LONDON, (Panjimas.com) – Burmese Rohingya Organisation UK, Organisasi LSM Advokasi Muslim Rohingya di Inggris hari Kamis pekan lalu (18/02/2016) telah menerbitkan sebuah pernyataan sikap dan rekomendasi terhadap pemerintahan baru Myanmar yang dipimpin oleh NLD (National League Democracy), yang akan mengambil alih kekuasaan pada bulan April mendatang.
Sebagaimana dilansir oleh Mizzima, LSM advokasi Muslim Rohingya yang berbasis di Inggris itu menyerukan pemerintahan pimpinan NLD untuk mengambil langkah-langkah praktis untuk mulai menangani pelanggaran hak asasi manusia terhadap Muslim Rohingya.
Dalam pernyataan pers-nya, tertanggal 18 Februari 2016, BRO mengatakan bahwa untuk menyelidki akar penyebab prasangka dan pelanggaran HAM terhadap Muslim Rohingya akan memakan waktu bertahun-tahun.
Akan tetapi, mereka mengatakan, untuk memulai proses ini, dan untuk segera menyelamatkan dampak langsung banyak nyawa Muslim Rohingya dan mengurangi pelanggaran HAM, ada langkah-langkah praktis bagi pemerintahan NLD yang dapat diambil dalam 6 bulan pertama.

Data Tersedia =>
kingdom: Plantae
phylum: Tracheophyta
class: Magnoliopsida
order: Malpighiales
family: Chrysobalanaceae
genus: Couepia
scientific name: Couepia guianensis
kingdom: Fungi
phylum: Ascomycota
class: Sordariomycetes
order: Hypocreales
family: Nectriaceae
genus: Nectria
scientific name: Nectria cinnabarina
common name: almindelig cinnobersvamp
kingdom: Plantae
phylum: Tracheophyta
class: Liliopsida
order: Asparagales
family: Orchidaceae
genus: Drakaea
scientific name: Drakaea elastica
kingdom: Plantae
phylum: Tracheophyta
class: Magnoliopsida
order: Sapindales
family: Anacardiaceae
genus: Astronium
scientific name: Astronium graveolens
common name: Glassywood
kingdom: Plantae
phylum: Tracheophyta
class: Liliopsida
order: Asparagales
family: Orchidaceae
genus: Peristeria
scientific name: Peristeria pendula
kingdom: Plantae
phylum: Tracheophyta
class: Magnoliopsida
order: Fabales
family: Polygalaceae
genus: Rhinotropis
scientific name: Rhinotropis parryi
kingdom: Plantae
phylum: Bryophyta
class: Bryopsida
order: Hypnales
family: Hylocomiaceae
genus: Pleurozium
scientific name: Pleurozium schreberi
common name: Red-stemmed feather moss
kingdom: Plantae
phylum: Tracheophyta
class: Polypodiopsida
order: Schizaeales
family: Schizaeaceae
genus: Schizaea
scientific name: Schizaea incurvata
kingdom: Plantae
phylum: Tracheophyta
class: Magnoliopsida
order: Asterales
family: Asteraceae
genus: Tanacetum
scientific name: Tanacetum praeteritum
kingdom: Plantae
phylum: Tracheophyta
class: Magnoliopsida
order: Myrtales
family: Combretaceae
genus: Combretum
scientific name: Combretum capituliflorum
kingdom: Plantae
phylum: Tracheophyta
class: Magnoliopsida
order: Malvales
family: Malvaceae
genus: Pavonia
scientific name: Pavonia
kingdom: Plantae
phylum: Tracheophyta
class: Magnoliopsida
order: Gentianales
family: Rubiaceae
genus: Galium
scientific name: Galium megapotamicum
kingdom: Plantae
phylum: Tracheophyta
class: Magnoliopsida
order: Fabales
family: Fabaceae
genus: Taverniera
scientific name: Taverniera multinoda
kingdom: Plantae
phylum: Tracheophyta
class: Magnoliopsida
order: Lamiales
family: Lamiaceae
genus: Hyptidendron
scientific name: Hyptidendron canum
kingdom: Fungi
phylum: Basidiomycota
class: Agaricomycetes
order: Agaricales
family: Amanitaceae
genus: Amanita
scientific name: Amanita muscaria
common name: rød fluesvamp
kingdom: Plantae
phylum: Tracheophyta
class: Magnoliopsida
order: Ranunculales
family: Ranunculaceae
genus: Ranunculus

Petunjuk Pengerjaan => Tuliskan kembali secara persis bagian bacaan tentang seruan LSM Rohingya kepada pemerintahan baru Myanmar, dimulai dari kata-kata yang memuat "LONDON, (Panjimas.com) –" dan berhenti setelah "terhadap Muslim Rohingya.".

Jawaban Benar =>
LONDON, (Panjimas.com) – Burmese Rohingya Organisation UK, Organisasi LSM Advokasi Muslim Rohingya di Inggris hari Kamis pekan lalu (18/02/2016) telah menerbitkan sebuah pernyataan sikap dan rekomendasi terhadap pemerintahan baru Myanmar yang dipimpin oleh NLD (National League Democracy), yang akan mengambil alih kekuasaan pada bulan April mendatang.
Sebagaimana dilansir oleh Mizzima, LSM advokasi Muslim Rohingya yang berbasis di Inggris itu menyerukan pemerintahan pimpinan NLD untuk mengambil langkah-langkah praktis untuk mulai menangani pelanggaran hak asasi manusia terhadap Muslim Rohingya.